### LISTED ENTRIES
▽
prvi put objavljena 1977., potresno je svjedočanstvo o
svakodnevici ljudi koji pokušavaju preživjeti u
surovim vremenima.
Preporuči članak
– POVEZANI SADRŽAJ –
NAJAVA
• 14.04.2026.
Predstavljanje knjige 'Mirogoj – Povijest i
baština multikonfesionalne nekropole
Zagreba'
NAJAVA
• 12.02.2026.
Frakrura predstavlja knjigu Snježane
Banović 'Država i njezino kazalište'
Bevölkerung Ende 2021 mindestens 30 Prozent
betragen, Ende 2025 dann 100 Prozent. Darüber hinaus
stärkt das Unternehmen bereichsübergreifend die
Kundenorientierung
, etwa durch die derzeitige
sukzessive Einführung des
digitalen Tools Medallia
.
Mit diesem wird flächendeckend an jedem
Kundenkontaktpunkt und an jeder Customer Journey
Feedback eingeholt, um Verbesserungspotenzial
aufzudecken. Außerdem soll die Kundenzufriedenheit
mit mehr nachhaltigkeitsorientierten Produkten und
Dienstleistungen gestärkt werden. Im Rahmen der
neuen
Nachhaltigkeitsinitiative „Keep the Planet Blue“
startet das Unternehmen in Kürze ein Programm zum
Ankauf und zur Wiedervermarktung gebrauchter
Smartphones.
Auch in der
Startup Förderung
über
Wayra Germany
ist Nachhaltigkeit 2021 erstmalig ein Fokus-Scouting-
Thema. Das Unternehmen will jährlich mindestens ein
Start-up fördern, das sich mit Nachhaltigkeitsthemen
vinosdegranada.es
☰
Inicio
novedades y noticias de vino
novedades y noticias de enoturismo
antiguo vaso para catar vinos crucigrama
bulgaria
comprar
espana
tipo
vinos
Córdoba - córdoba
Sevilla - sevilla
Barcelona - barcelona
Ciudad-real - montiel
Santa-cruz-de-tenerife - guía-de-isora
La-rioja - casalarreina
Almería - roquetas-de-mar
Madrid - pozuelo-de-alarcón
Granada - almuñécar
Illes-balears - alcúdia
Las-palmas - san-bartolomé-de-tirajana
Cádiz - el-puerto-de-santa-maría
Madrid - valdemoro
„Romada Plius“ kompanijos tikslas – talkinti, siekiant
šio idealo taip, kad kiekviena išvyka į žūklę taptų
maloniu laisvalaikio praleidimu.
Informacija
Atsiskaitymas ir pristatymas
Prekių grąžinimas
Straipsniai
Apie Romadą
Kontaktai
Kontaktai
△
### WORK TO COMPLETE
Output the data exactly, from the first line through the line that holds "Madrid - valdemoro", so that no later line appears.

### RESPONSE TO THIS TASK
prvi put objavljena 1977., potresno je svjedočanstvo o
svakodnevici ljudi koji pokušavaju preživjeti u
surovim vremenima.
Preporuči članak
– POVEZANI SADRŽAJ –
NAJAVA
• 14.04.2026.
Predstavljanje knjige 'Mirogoj – Povijest i
baština multikonfesionalne nekropole
Zagreba'
NAJAVA
• 12.02.2026.
Frakrura predstavlja knjigu Snježane
Banović 'Država i njezino kazalište'
Bevölkerung Ende 2021 mindestens 30 Prozent
betragen, Ende 2025 dann 100 Prozent. Darüber hinaus
stärkt das Unternehmen bereichsübergreifend die
Kundenorientierung
, etwa durch die derzeitige
sukzessive Einführung des
digitalen Tools Medallia
.
Mit diesem wird flächendeckend an jedem
Kundenkontaktpunkt und an jeder Customer Journey
Feedback eingeholt, um Verbesserungspotenzial
aufzudecken. Außerdem soll die Kundenzufriedenheit
mit mehr nachhaltigkeitsorientierten Produkten und
Dienstleistungen gestärkt werden. Im Rahmen der
neuen
Nachhaltigkeitsinitiative „Keep the Planet Blue“
startet das Unternehmen in Kürze ein Programm zum
Ankauf und zur Wiedervermarktung gebrauchter
Smartphones.
Auch in der
Startup Förderung
über
Wayra Germany
ist Nachhaltigkeit 2021 erstmalig ein Fokus-Scouting-
Thema. Das Unternehmen will jährlich mindestens ein
Start-up fördern, das sich mit Nachhaltigkeitsthemen
vinosdegranada.es
☰
Inicio
novedades y noticias de vino
novedades y noticias de enoturismo
antiguo vaso para catar vinos crucigrama
bulgaria
comprar
espana
tipo
vinos
Córdoba - córdoba
Sevilla - sevilla
Barcelona - barcelona
Ciudad-real - montiel
Santa-cruz-de-tenerife - guía-de-isora
La-rioja - casalarreina
Almería - roquetas-de-mar
Madrid - pozuelo-de-alarcón
Granada - almuñécar
Illes-balears - alcúdia
Las-palmas - san-bartolomé-de-tirajana
Cádiz - el-puerto-de-santa-maría
Madrid - valdemoro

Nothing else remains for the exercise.